I routinely use Adobe Lightroom to organise all my images into folders so I can locate them easily in the future.
After selecting -1 and 0 exposure, I opened them in Adobe Photoshop for exposure blending and editing.
I blended the 2 exposure using luminosity masks. Whether you are new to exposure blending or just want a quick revision, here are some articles for you:
- The ultimate guide to digital exposure blending
- A simplified explanation of how luminosity masks work
- Exposure blending in landscape photography
Here is a list of what I did in further post-processing after blending the 2 exposure together:
- Frequency separation to remove the lens flare
- Applying a radial blur filter to the clouds to simulate long exposure
- Tonal adjustment layer with Levels via a midtones luminosity mask
- Dodge and burn the foreground to accentuate the shadows and the highlights
- Vibrance and Hue/Saturation adjustment layer to accentuate the colours in the highlights
- Added a tinge of magenta to the sky only
- Painted light bleed to accentuate the sunset
- Added magenta to the overall highlights via a Photo Filter adjustment layer
- A Hue/Saturation layer to reduce the luminosity of the blue sky
- Applied a Nik Color Efex filter for a soft vignette effect
- Overall Curves adjustment layer to give the shadows a greyish look
There were some image manipulation involved in the post-processing and I know this may not suit everyone.

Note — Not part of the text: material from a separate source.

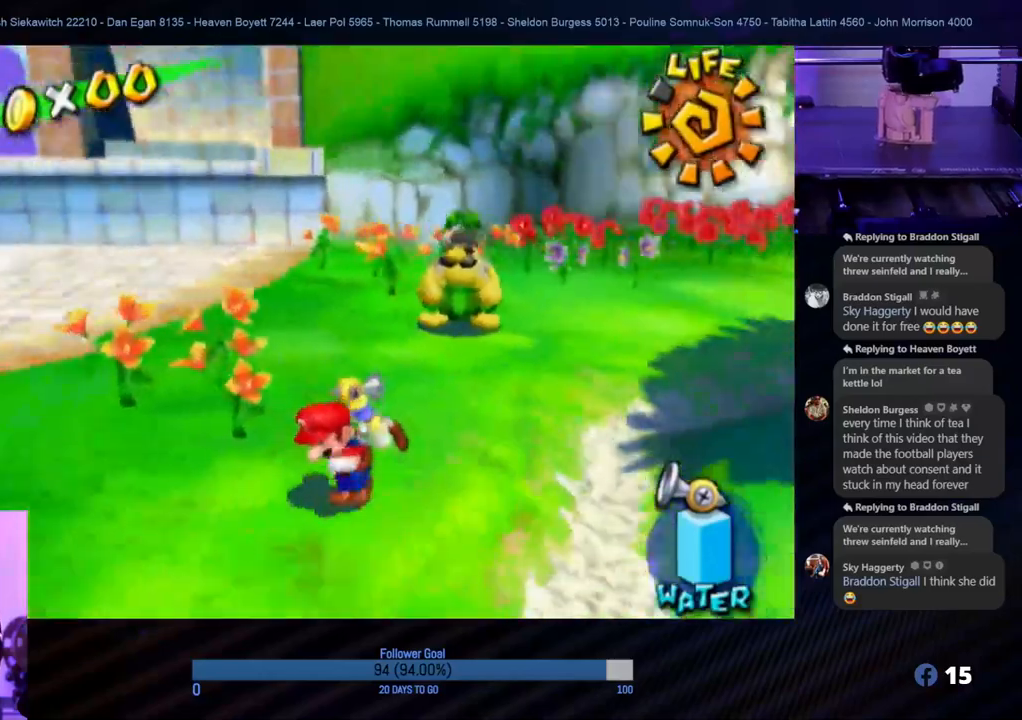
{"buttons": [], "left_stick": "down-left", "right_stick": "center", "events": [[17, "right_stick", "center"]]}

As mentioned before, the weather was relatively calm. I used the Lee Big Stopper in hope to create a long exposure effect for the clouds but it didn’t turn out the way I wanted.

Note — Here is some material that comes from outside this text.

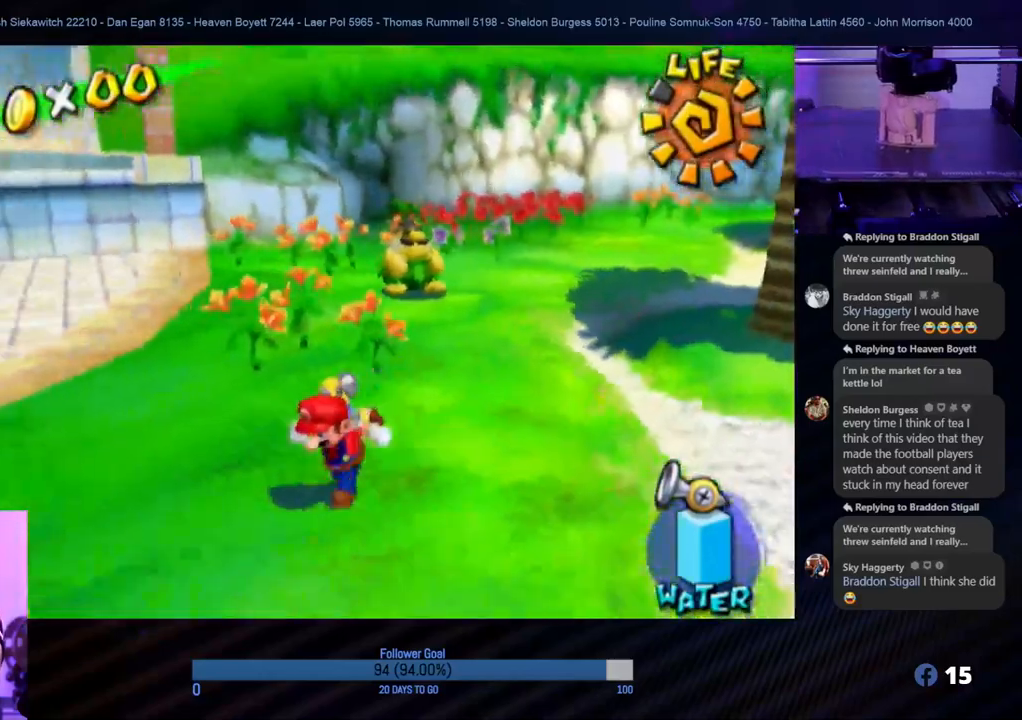
{"buttons": [], "left_stick": "left", "right_stick": "right", "events": [[250, "right_stick", "right"], [300, "left_stick", "left"]]}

After 2 and even 3 minutes of exposure, the clouds didn’t seem to have moved significantly to achieve the effect. Rather than mourning about it and letting the sun set, I carried on and decide to accentuate the movement in post-processing.
The effect isn’t perfect or realistic enough but it did convey the sense of movement to draw the viewers to the centre of the image.
Some may argue that the colour saturation or vibrancy is a bit too strong. I think this is personal preference and I quite like how the image has turn out to be.
I hope you have enjoyed the run through of the workflow of this image. I also hope you have learned a few things to help you post-process your next image.